** Begin Data supplied **

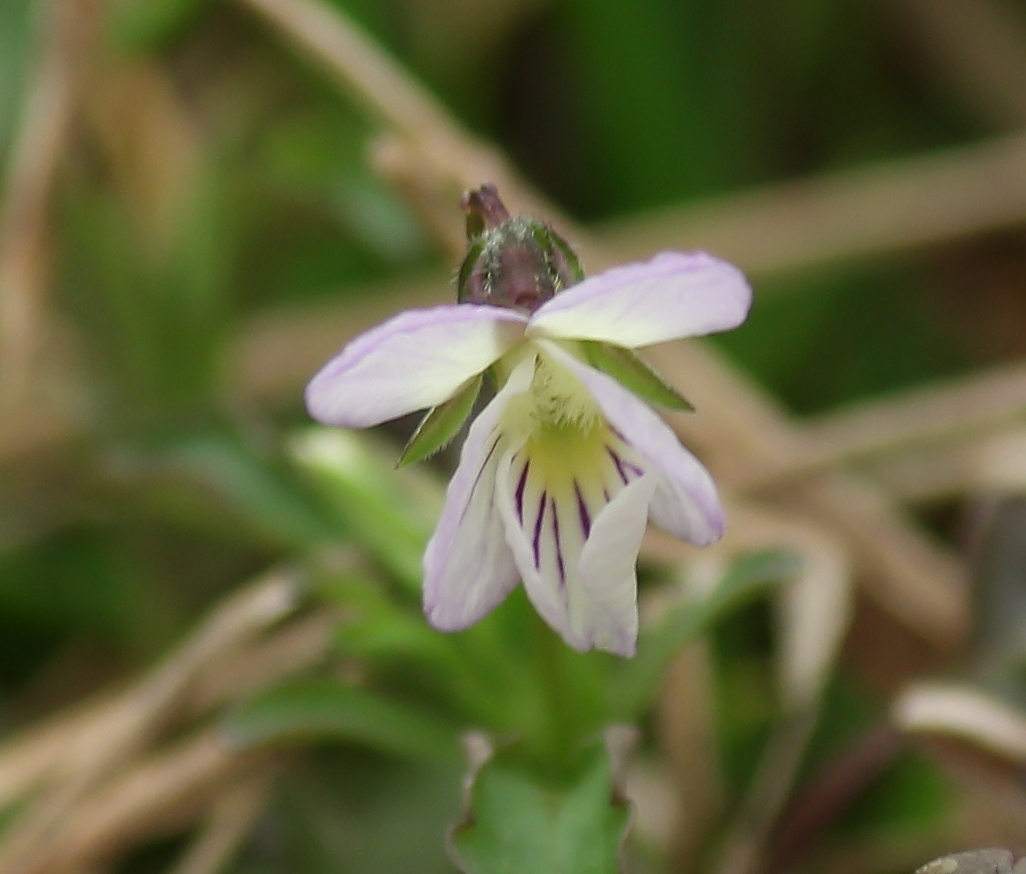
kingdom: Plantae
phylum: Tracheophyta
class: Magnoliopsida
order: Malpighiales
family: Violaceae
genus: Viola
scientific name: Viola rafinesquei
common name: American field pansy
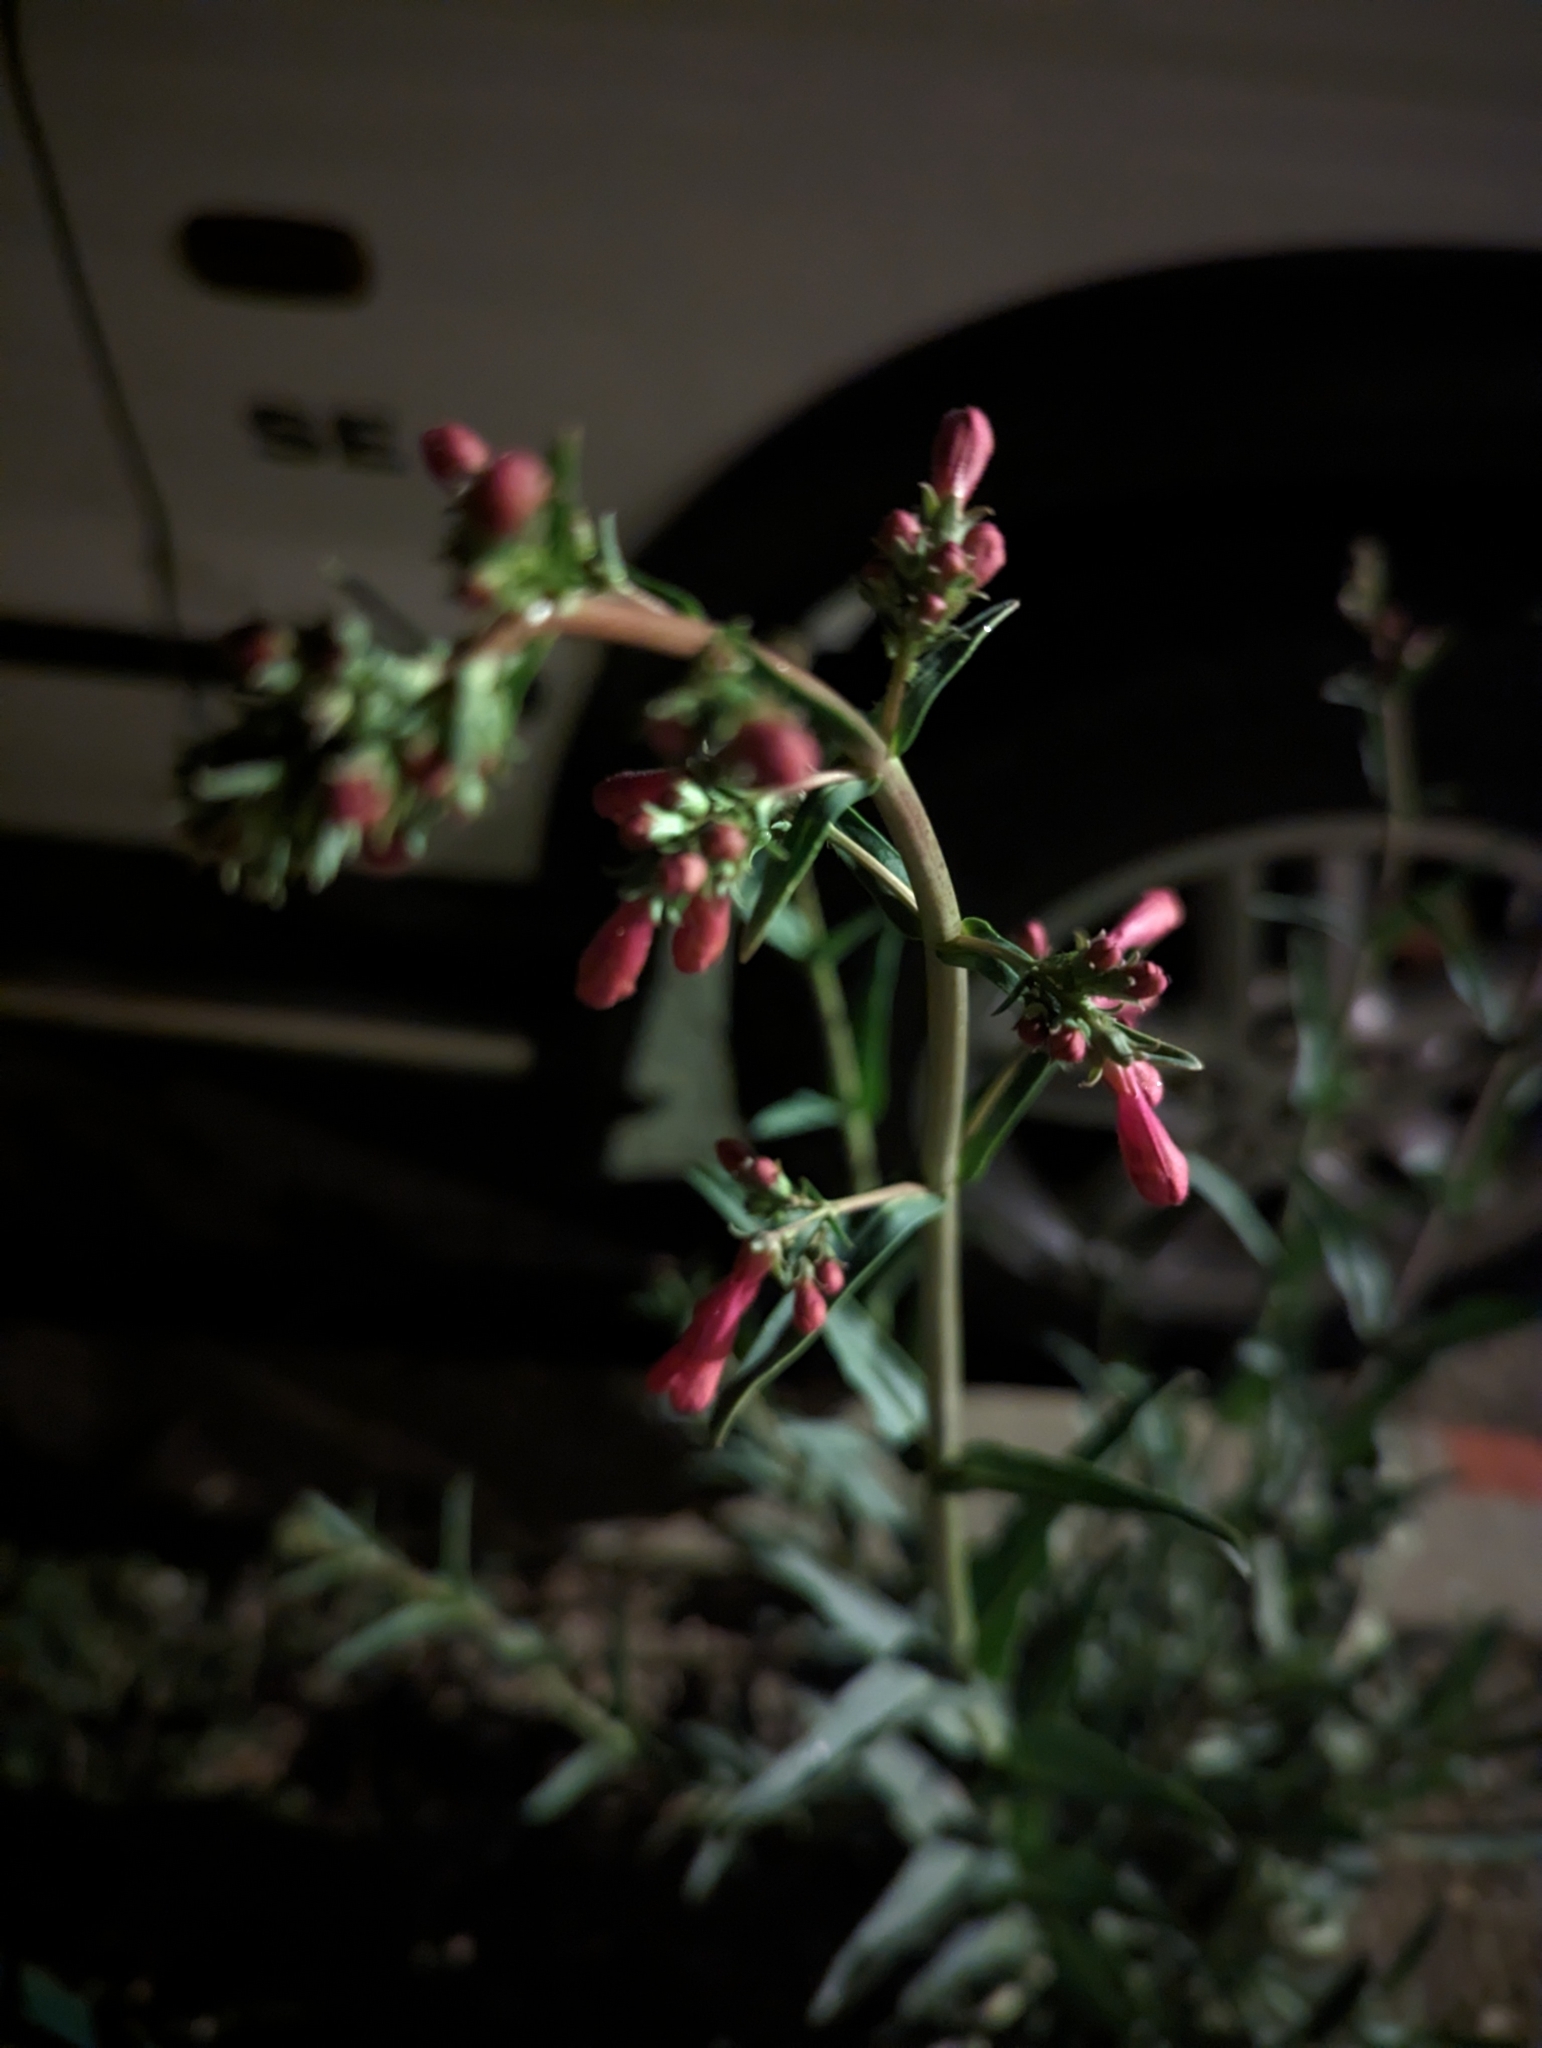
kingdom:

** End Data supplied **

— Instructions for the task —
Lay out the lines of all the rows above as a Markdown table with two columns, Number and Line, giving each line its own number and skipping blank lines. Leave the pictures out of the answer.

— Written reply —
| Number | Line |
|---|---|
| 1 | kingdom: Plantae |
| 2 | phylum: Tracheophyta |
| 3 | class: Magnoliopsida |
| 4 | order: Malpighiales |
| 5 | family: Violaceae |
| 6 | genus: Viola |
| 7 | scientific name: Viola rafinesquei |
| 8 | common name: American field pansy |
| 9 | kingdom: |